Wednesday, Sept. 8, 2010 | 3:14 p.m.
- Boulder City Council votes to challenge golf course ballot initiative (8-12-2010)
- Boulder City files lawsuit to block ballot initiatives (8-6-2010)
- Secretary of State OKs Boulder City ballot initiatives (7-13-2010)
- Group submits signatures for three Boulder City ballot initiatives (6-24-2010)
- Council weighs impact of Boulder City attorney ballot initiative (5-13-2010)
- Voters to decide if Boulder City attorney elected or appointed (5-7-2010)
- Petition submitted for ballot initiative on electing city attorney (4-30-2010)
In November, Boulder City voters will decide whether the city should limit itself to owning one golf course after Judge Allan Earl on Wednesday denied a motion by the city attorney to remove the golf course initiative from the ballot.
The issue has been raised repeatedly at city council meetings as the city prepares to confront a budget crunch. According to city documents, the two golf courses — Boulder Municipal Golf Course and Boulder Creek Golf Club — are budgeted to lose at least $1 million in the coming year, as the city continues to pay off its debt on Boulder Creek's lease.
The city is also trying to reconcile a $3 million hole in its $22.7 million budget for the 2011 fiscal year because of late lease payments by an energy firm.
At a special hearing, Earl considered arguments from Paul Larsen, who represented plaintiffs Boulder City and City Attorney Dave Olsen, and Tracy Strickland, who represented the five defendants along with his wife, Councilwoman Linda Strickland.
The petition proposes: “Shall the Boulder City Code be amended to provide that it shall be the policy of the City to own no more than one golf course, which shall not exceed 18 holes?”
Olsen filed a lawsuit in July challenging the legal validity of the initiative and named the five citizens who sponsored it as defendants. Larsen then made a motion last week for Earl to direct the city clerk to remove the golf course question from the November ballot.
Larsen pushed the decision forward because election ballots must be printed by Sept. 10 in order to be sent to absentee voters.
He argued the initiative lacked a sufficient description of its effects and would limit the city council’s legal right to make discretionary administrative decisions. For example, the language would seem to mandate that the 27-hole Boulder Creek Golf Club be closed and the 18-hole municipal golf course be left open.
“Anyone signing (the petition) could conceivably be misled,” Larsen told the court. Linda Strickland and Councilman Travis Chandler helped to circulate the petition, and Larsen argued that the ballot initiative “sought to circumvent the administrative authority of the city council.”

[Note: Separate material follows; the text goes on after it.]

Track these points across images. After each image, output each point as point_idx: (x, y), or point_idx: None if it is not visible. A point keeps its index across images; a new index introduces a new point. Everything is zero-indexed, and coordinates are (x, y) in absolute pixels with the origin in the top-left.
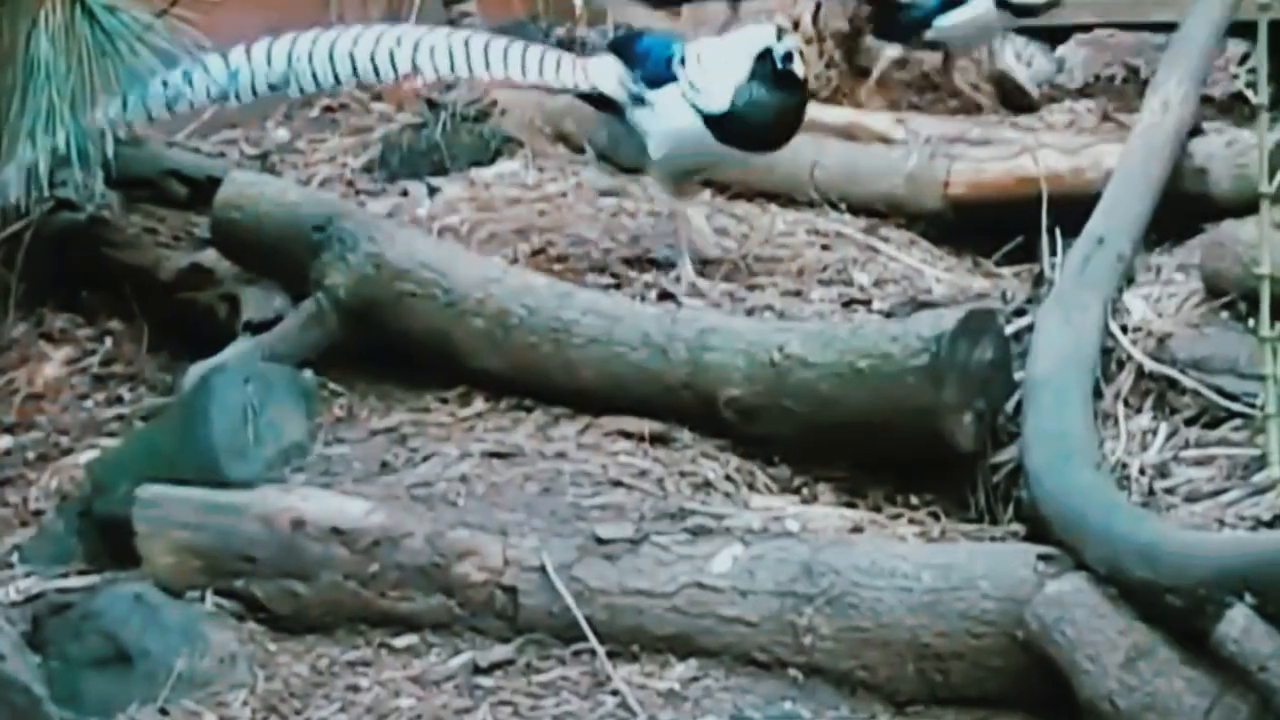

He added that Boulder City’s citizens have a chance to weigh in on the issue when electing city council members, who have begun to include their positions on the golf course issue during their campaigns.
The Stricklands countered that the question dealt with policy, and the city council would be left to make administrative choices about how to enforce that policy. They pointed out that the city council could choose to close the municipal golf course and nine holes of the Boulder Creek course. The ballot initiative didn’t discuss particulars.
“We cannot continue to sustain two (golf courses),” Linda Strickland told Earl. “This is about the greater good for Boulder City. That (city) council has no idea what most of the people of Boulder City want to do with these golf courses.”
Earl concluded, because he agreed the ballot initiative addressed a policy issue, he would deny the city’s motion. He also called the golf courses “a financial disaster.”
“We have to give (citizens) the right to vote on what they want,” Earl said after making his decision. “Let’s see what they think.”
After the hearing, Olsen said he would wait for the results of the election, but, if the initiative passed, he plans to challenge its legality in court. Wednesday’s ruling held no bearing on the initiative’s ultimate legality, only that it should be allowed to appear on November’s ballot.
When asked about her appearing as attorney for the defendants while serving as a council member, Linda Strickland said: “I think I have the right to represent my constituents.”
The defendants technically retained Tracy Strickland as their council, and then he sought his wife’s assistance as a partner in their law practice with the case. Linda Strickland said she also consulted the Nevada bar’s professional rules of conduct before appearing in court.